A couple of swing and misses here for me (another one and I’m out!).

The values Peter refers to are the ones I used to train the algorithm and they come from righties only; I should have published the average values after the full classification for RHPs and LHPs. Also I’ll keep in mind to put MLB ids next time.

Re. missing pitchers (strike two!): I had noticed that in a first draft (Joba was the one who caught my attention) and fixed it, but somehow the wrong version sneaked into the spreadsheet anyway.

Note: six as the maximum number of pitch types for pitcher is a constraint I decided to put into the model (explanations will come); I acknowledge I’m losing something for a few crafty pitchers, but I felt the constraint necessary to deal with the game-to-game variability in PITCHf/x calibrations.

13 years ago

I’m confused.

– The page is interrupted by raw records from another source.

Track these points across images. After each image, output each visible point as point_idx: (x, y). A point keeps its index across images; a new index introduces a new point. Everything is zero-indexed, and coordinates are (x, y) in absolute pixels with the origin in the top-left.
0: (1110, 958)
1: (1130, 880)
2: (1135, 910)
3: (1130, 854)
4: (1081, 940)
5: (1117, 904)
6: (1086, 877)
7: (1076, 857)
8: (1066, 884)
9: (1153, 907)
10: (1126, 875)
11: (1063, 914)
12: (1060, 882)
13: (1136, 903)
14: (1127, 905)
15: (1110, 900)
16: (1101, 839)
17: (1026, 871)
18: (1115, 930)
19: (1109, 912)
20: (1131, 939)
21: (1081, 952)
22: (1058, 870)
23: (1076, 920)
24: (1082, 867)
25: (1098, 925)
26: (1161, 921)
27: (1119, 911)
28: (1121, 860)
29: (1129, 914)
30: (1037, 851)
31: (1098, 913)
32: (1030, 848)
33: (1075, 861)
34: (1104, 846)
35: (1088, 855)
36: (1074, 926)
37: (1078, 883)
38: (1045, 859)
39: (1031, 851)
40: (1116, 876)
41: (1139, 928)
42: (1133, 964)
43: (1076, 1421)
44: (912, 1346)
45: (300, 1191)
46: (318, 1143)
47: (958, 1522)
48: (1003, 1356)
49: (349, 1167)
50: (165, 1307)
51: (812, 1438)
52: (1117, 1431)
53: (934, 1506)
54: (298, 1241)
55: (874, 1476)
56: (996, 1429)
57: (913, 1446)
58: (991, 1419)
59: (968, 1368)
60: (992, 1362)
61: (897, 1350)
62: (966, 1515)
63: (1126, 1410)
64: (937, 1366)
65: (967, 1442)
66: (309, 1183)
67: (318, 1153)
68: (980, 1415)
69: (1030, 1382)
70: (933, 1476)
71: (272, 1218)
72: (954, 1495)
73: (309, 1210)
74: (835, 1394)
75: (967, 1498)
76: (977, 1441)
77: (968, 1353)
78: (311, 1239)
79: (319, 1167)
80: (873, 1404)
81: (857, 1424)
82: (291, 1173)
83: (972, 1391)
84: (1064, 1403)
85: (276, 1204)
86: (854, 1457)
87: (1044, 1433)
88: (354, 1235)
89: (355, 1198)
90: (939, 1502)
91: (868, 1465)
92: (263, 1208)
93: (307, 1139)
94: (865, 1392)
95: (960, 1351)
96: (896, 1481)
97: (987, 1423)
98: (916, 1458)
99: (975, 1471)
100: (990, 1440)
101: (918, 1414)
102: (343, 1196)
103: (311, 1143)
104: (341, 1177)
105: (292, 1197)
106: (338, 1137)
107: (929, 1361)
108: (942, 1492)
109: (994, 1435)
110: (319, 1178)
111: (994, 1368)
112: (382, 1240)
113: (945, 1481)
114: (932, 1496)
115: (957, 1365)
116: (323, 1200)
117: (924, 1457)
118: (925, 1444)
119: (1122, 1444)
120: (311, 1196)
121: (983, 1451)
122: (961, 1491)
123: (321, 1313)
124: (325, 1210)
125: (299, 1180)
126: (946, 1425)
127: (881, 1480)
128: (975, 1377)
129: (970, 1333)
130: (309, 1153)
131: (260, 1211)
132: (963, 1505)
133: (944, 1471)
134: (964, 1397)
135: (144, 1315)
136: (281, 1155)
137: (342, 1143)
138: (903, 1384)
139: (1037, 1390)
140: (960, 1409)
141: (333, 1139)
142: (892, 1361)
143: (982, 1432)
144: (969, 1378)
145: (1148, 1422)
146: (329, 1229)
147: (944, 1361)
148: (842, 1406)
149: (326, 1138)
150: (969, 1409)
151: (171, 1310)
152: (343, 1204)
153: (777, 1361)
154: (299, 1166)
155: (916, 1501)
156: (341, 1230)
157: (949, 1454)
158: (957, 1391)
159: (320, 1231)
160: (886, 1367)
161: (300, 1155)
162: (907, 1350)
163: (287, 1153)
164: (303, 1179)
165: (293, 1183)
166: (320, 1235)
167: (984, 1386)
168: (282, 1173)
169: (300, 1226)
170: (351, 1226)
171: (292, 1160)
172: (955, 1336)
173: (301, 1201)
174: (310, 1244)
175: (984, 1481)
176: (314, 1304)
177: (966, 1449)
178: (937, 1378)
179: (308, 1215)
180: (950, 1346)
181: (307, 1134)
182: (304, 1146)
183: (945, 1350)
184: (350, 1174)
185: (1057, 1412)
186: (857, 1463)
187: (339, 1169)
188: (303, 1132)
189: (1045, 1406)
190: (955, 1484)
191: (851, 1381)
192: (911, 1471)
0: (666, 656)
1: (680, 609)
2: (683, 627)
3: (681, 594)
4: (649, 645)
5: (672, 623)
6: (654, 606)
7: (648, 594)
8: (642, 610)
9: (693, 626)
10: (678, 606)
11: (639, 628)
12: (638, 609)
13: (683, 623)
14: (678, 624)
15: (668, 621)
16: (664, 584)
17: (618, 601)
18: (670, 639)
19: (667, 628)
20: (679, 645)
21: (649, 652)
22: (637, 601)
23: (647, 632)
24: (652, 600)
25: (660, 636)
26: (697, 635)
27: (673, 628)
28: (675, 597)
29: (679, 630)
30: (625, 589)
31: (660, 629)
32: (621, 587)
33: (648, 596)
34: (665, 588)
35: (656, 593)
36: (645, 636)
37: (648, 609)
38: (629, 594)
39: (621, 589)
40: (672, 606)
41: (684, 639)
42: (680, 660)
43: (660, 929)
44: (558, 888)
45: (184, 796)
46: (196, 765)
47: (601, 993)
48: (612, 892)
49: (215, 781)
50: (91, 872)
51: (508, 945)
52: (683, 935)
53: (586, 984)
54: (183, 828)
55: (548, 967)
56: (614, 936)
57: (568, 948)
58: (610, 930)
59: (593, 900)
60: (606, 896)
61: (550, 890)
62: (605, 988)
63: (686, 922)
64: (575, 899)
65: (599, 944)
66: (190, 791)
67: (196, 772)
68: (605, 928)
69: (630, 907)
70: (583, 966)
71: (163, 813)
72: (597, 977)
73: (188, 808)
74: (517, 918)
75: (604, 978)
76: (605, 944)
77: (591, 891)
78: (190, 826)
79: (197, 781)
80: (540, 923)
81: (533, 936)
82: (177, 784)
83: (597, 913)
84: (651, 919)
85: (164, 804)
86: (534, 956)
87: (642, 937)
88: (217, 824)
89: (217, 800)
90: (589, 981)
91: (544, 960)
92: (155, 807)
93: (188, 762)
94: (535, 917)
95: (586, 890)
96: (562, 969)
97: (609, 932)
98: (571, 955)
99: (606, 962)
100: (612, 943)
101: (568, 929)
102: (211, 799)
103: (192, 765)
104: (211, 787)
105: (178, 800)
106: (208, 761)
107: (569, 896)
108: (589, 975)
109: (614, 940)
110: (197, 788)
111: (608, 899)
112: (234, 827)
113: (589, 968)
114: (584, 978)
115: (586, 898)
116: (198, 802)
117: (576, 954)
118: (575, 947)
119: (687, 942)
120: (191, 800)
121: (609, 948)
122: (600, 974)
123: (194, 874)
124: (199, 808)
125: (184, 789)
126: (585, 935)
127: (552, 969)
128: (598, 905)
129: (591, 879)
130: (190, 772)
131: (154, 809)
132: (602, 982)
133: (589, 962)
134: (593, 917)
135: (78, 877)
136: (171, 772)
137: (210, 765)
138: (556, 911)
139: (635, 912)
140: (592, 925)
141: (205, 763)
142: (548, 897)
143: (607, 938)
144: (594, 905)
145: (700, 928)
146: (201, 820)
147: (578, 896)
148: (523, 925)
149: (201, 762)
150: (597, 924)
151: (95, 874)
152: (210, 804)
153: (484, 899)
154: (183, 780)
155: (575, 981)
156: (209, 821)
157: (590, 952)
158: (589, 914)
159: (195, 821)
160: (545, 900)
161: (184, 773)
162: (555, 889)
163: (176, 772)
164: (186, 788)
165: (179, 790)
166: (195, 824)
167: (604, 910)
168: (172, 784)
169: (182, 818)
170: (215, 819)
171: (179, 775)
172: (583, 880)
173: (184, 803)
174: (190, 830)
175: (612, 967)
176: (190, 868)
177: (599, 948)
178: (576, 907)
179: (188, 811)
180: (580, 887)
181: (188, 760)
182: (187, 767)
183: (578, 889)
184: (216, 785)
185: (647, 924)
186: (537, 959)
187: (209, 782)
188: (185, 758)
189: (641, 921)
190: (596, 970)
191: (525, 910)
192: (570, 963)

Max says this is from 2009, yet I show 33 players who pitched in 2009 (according to fangraphs) who are not in the database. This is not nobodies, this includes guys like David Aardsma, Joba Chamberlain, Trevor Hoffman, and Brian Wilson, who played major innings in 2009 (I can provide a full list should you desire). Conversely, I show 17 players on his list who did not play major league baseball in 2009 (ditto). What happened there?

I did a little analysis of the information you have presented. That wall of text follows.

Here’s the pitcher who threw each pitch most often in 2009 (simplified by assuming each pitcher throws the same number of pitches per inning).
Power Change – Braden Looper
Hard Slider – Doug Davis
Heater – Ubaldo Jimenez
Sinker – Derek Lowe
Sharp Slider – Derek Lowe
Riding Change – Jair Jurrjens
Roundhouse Curve – Adam Wainwright
Rider – Adam Wainwright
Cutter – Roy Halladay
Slurve – Roy Halladay
Jumping Fastball – Matt Garza
Tight Curve – A.J. Burnett
Rising Fastball – Jered Weaver
Low-Arm Fastball – Brad Ziegler
Straight Change – Cole Hamels
Low-Arm Offspeed – Brian Shouse
Floater – Tim Wakefield

Pitchers are credited with between 1 and 6 different pitches. Of the 128 pitchers in the database with more than 100 innings in 2009, only 2 (Tim Lincecum and Tim Wakefield, two very different pitchers) had only 3 pitch types recorded. 27 pitchers had only 4 types, 59 pitchers had 5 types, and 39 pitchers had 6 types. 6 types is the maximum recorded for any player.

If each pitcher throws the same number of pitches per inning (to simply things), then league distribution breaks down like this:
Jumping Fastball: 21.8%
Rider: 15.8%
Rising Fastball: 11.4%
Hard Slider: 8%
Sharp Slider: 6.7%
Heater: 4.6%
Tight Curve: 4.6%
Roundhouse Curve: 4.5%
Cutter: 4.4%
Power Change: 4.3%
Riding Change: 3.6%
Sinker: 3.4%
Straight Change: 3.1%
Slurve: 2.4%
Low Arm Fastball: 0.8%
Floater: 0.4%
Low Arm Offspeed: 0.2%

13 years ago

Also, the pitchers who throw closest to the league average pitching ratio were Eric O’Flaherty, Ryan Dempster, and Tom Gorzelanny.

The pitchers who differ the most from the league average are exactly the guys you’d think it would be: the submariners and knuckleballers. Mariano Rivera and the cutter he throws 94% of the time isn’t far down this list either.